Would it help if he toned down the synth for once and left the sound of his real orchestra untampered with? Perhaps, but the second disc on the Deluxe Edition also reminds you how hands-on Hans can be in his workshop of helpers and toys: a 28-minute track dubbed his “Original Sketchbook” is essentially half an hour of him twiddling knobs to try out different noises. Turn the volume up with some headphones on and it’s surprisingly absorbing stuff – maybe even more so if you take advantage of the Deluxe Edition’s “Z+ App” to download it in DTS Headphone: X Surround Sound.
The standout track on the whole score, though, is undoubtedly Earth. A companion to that first trailer piece (disc one’s climax, What Are You Going To Do When You Are Not Saving The World?), it’s an astonishingly delicate version of the main tune, a piano-led track that sounds almost like Chariots Of Fire mixed with more than a dash of quaint guitar and synth-ed celesta. Those troublesome drums, meanwhile, are relegated from clashing noises to subtle background beats.
It’s a glorious demonstration of just how emotional Zimmer’s Man Of Steel theme is; like Christopher Reeve’s face supposedly inserted into a single frame, it’s a glimpse of John Williams streamed through a digital lens. There’s even a hint of Krypton’s theme in the music’s long sustained suspensions.

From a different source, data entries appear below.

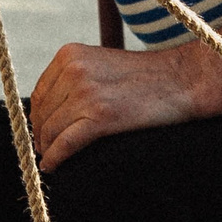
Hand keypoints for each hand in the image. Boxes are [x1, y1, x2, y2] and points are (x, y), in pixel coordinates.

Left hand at [28, 40, 221, 169]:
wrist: (183, 80)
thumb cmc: (146, 77)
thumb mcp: (101, 65)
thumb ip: (74, 79)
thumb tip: (48, 111)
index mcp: (70, 54)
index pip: (40, 92)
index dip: (38, 117)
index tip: (41, 132)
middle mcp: (73, 69)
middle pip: (41, 111)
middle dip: (41, 134)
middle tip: (44, 150)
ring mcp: (86, 92)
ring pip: (50, 129)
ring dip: (46, 148)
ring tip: (49, 159)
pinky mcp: (100, 117)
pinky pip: (65, 143)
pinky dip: (55, 158)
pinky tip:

In the cinema, Superman’s new bombastic sound doesn’t always impress but listen carefully (in DTS-branded surround sound) and there is greatness to be found in Zimmer’s latest work. It’s the definitive example of what’s best and worst about Hans’ prolific output. At times, Man Of Steel’s score isn’t a BRRRMMM; it’s plain beautiful. After all, who needs 12 drummers when you can have five simple notes?